_Énoncé A_:
Repérez dans le listing chaque ligne où figure le mot « viewer », puis recopiez-les toutes.

_Extrait choisi_:
Étudier les traits que comporte ce massacre est indispensable pour comprendre sa nature, qui est une reprise poussée à l’extrême d’un autre massacre qui l’a précédé – une sorte de « prova d’orchestra », celui commis sur l’Irak et conclu il y a 20 ans par son occupation, son écrasement et sa décomposition par l’axe américano-britannique.
S’il est vrai que ces différents traits sont intensifiés et « accélérés » de façon choquante à Gaza, ils se retrouvent néanmoins dans des dispositifs sociaux, politiques et économiques établis dans différents domaines, et dans des « ailleurs ». Ces dispositifs qui semblent sans lien entre eux disent leur appartenance commune à un système global, celui du capitalisme tel qu’il est dans sa phase actuelle.
En France, pays des Lumières et des droits de l’Homme (en retard sur l’adoption du système « néolibéral » cru, accélérant donc ses pas), l’État de Droit est bafoué et le droit lui-même devient de plus en plus extensible, comme en témoignent la répression brutale des mouvements sociaux, exercée contre les Gilets Jaunes par exemple, et l’accélération de l’adoption des lois d’exceptions (l’article 49.3 de la constitution a été utilisé 19 fois en 2023 pour contourner les discussions et les blocages au parlement de lois voulues par l’exécutif). Il y a un effondrement de la séparation des pouvoirs (adieu Montesquieu !) pour dépasser entre autres des scandales touchant des hommes de pouvoir. Des décisions répétitives concernant l’école et la santé publique vont à l’encontre des promesses (non tenues). Les discriminations violentes (de couleur, de religion, de classe… souvent exercées envers les mêmes populations, dite des « banlieue ») installent un racisme systémique. Il y a une indifférence cynique à l’égard de la détérioration accrue et rapide du climat, qui menace la vie des vivants et du globe, (et la tenue du cap 28 aux Emirats !) La gestion scandaleuse de la question migratoire elle-même, provoquée par ce système de violences, guerres et répressions, de pollutions toxiques et de prédation des ressources des pays du Sud dans tous les continents… Des milliers d’autres exemples de par le monde indiquent la nature du système dominant actuellement, dénommé abstraitement le « néo libéralisme », ce qui ne dit pas son vrai nom.
Ce système installe partout « un futur sans avenir » : se maintenir en vie maintenant et tout de suite est le seul « rêve » possible. C’est pour cette raison qu’il est dit que les conditions de vie des jeunes générations sont en régression par rapport à celles de leurs parents. Que la promesse lu développement continu est chimérique.
Ce qui est ainsi admis comme la norme permet à l’armée israélienne de mener une guerre aussi sanglante, tous les jours, sans hésiter devant le massacre intensif d’enfants, la destruction de toutes les institutions civiles, et sans définir de plans, sans rendre des comptes… exactement ce qui se passe ailleurs sans bombes ou sang ou déplacements de population.
Le lien, la ressemblance, entre ces phénomènes, nous permet de poser des questions essentielles dont les réponses n’appartiennent pas à la rhétorique habituelle qui, en fait, est le produit d'un autre monde, disparu.

_Données à utiliser_:

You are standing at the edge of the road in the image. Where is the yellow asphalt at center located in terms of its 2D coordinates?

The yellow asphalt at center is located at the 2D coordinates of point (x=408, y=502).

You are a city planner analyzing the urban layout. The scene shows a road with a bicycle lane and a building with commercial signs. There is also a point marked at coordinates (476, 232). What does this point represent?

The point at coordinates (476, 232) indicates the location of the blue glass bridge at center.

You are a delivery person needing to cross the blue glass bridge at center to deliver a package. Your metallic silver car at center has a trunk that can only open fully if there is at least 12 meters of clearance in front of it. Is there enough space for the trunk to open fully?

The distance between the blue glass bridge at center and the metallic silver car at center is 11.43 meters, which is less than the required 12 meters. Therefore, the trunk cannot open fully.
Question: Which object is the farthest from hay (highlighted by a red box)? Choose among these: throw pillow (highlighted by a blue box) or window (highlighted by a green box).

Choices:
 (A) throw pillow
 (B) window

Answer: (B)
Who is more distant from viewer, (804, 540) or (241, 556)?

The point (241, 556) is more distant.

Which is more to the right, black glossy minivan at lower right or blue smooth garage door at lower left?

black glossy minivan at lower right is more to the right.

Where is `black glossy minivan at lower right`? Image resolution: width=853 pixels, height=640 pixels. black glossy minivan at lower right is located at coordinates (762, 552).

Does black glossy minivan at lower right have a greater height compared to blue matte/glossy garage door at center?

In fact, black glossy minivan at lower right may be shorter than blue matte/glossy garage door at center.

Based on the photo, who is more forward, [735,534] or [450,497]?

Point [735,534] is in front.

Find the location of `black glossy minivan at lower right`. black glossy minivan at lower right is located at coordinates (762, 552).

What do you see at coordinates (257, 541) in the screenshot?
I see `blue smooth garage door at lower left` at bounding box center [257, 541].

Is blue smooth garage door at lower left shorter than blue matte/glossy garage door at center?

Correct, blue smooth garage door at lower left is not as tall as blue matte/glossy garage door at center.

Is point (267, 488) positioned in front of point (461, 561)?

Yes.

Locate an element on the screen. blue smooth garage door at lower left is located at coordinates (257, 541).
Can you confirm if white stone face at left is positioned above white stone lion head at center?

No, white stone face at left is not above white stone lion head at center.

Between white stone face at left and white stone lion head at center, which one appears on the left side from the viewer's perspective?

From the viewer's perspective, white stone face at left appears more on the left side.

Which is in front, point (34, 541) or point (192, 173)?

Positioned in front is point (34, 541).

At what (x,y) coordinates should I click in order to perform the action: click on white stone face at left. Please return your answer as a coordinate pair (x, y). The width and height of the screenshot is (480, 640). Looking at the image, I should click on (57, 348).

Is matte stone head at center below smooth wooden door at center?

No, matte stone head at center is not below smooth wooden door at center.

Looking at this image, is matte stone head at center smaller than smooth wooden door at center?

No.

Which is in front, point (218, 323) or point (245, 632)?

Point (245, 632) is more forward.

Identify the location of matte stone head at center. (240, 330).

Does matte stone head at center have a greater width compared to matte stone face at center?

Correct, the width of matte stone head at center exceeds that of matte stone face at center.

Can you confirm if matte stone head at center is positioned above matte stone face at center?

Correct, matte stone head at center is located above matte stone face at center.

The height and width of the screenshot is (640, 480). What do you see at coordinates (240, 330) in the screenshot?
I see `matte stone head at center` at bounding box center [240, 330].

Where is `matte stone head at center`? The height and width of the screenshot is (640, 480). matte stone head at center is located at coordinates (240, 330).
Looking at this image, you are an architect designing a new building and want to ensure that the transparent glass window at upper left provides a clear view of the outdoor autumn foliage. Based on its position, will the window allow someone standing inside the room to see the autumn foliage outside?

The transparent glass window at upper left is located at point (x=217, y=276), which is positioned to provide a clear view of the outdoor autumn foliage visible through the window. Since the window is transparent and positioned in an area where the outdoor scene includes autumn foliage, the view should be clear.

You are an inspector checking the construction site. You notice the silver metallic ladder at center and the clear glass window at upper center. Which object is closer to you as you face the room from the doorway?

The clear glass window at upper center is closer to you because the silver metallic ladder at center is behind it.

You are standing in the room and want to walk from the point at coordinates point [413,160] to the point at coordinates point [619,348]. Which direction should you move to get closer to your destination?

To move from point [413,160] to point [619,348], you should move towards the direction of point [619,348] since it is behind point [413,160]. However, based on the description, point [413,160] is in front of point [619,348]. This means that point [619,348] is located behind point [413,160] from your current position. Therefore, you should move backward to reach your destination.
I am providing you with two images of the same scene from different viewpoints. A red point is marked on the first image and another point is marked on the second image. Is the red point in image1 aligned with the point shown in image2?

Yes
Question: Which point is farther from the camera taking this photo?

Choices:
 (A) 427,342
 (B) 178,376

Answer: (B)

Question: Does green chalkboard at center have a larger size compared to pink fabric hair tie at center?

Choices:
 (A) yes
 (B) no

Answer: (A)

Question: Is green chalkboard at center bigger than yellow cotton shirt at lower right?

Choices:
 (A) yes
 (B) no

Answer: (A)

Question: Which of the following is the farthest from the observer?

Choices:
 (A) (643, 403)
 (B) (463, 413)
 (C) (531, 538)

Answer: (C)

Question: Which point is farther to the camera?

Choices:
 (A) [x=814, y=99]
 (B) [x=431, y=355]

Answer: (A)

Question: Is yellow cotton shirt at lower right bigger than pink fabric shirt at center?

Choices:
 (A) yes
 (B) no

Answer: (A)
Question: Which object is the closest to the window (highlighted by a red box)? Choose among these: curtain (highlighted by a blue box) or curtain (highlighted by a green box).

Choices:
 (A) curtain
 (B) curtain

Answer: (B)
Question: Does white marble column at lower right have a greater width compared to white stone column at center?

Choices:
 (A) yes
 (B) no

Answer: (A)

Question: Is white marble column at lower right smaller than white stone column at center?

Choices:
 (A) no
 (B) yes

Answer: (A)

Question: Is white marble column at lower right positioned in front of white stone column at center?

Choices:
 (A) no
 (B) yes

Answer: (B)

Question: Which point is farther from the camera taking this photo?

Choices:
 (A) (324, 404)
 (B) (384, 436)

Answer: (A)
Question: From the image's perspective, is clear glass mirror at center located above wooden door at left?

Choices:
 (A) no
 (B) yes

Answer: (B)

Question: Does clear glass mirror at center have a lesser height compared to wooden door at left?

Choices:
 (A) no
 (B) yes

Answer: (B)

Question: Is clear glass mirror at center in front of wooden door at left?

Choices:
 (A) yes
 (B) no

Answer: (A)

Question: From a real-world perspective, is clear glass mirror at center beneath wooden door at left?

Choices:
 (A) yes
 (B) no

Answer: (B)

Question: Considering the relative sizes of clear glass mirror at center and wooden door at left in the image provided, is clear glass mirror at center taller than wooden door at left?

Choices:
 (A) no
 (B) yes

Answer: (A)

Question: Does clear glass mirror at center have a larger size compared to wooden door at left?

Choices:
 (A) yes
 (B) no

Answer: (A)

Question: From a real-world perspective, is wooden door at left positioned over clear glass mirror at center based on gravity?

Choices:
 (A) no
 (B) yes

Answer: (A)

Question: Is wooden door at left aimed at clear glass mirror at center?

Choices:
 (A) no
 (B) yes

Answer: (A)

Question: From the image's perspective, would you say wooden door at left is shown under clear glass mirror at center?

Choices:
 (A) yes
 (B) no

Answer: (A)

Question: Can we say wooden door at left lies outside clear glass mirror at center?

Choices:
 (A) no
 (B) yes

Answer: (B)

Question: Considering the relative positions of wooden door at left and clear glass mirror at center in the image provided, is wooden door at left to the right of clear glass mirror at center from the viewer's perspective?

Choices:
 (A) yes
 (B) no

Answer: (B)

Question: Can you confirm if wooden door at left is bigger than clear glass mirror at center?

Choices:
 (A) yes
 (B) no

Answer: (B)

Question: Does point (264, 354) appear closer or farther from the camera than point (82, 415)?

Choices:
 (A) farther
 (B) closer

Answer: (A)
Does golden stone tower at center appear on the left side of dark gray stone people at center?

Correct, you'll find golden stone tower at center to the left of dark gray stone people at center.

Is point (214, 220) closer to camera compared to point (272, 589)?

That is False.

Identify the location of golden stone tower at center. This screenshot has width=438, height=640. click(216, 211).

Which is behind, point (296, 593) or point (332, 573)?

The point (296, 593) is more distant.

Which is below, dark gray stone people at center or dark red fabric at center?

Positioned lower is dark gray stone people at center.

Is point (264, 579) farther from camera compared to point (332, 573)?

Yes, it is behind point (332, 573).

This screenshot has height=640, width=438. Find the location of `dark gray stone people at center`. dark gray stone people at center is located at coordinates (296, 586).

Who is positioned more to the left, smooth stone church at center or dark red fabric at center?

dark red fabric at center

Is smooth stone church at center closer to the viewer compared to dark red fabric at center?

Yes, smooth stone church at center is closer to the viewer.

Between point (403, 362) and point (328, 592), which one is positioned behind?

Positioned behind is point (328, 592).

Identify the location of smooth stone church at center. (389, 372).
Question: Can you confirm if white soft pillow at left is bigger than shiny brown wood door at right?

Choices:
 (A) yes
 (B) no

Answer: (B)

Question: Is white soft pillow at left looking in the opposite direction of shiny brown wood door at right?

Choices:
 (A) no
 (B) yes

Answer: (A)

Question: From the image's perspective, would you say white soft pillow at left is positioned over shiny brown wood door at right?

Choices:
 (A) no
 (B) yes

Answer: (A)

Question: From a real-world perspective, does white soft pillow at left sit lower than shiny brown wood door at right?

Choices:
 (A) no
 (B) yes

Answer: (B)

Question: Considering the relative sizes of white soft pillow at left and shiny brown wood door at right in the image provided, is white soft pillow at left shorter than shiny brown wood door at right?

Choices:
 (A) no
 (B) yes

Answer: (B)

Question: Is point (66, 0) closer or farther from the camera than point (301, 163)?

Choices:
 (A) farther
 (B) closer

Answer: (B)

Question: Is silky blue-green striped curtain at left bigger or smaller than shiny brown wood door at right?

_Énoncé B_:
Dites si chacune des affirmations ci-dessous concorde avec l'extrait choisi. Répondez par oui ou non, en citant mot pour mot le passage de l'extrait qui permet de trancher.
(i) L'article 49.3 de la constitution a servi 19 fois en 2023.
(ii) Le massacre commis sur l'Irak s'est conclu il y a 30 ans.
(iii) Les conditions de vie des jeunes générations s'améliorent par rapport à celles de leurs parents.

_Corrigé A_:
Who is more distant from viewer, (804, 540) or (241, 556)?
Between white stone face at left and white stone lion head at center, which one appears on the left side from the viewer's perspective?
From the viewer's perspective, white stone face at left appears more on the left side.
Question: Considering the relative positions of wooden door at left and clear glass mirror at center in the image provided, is wooden door at left to the right of clear glass mirror at center from the viewer's perspective?
Is smooth stone church at center closer to the viewer compared to dark red fabric at center?
Yes, smooth stone church at center is closer to the viewer.

_Corrigé B_:
(i) Oui : « l’article 49.3 de la constitution a été utilisé 19 fois en 2023 »
(ii) Non : « conclu il y a 20 ans »
(iii) Non : « les conditions de vie des jeunes générations sont en régression par rapport à celles de leurs parents »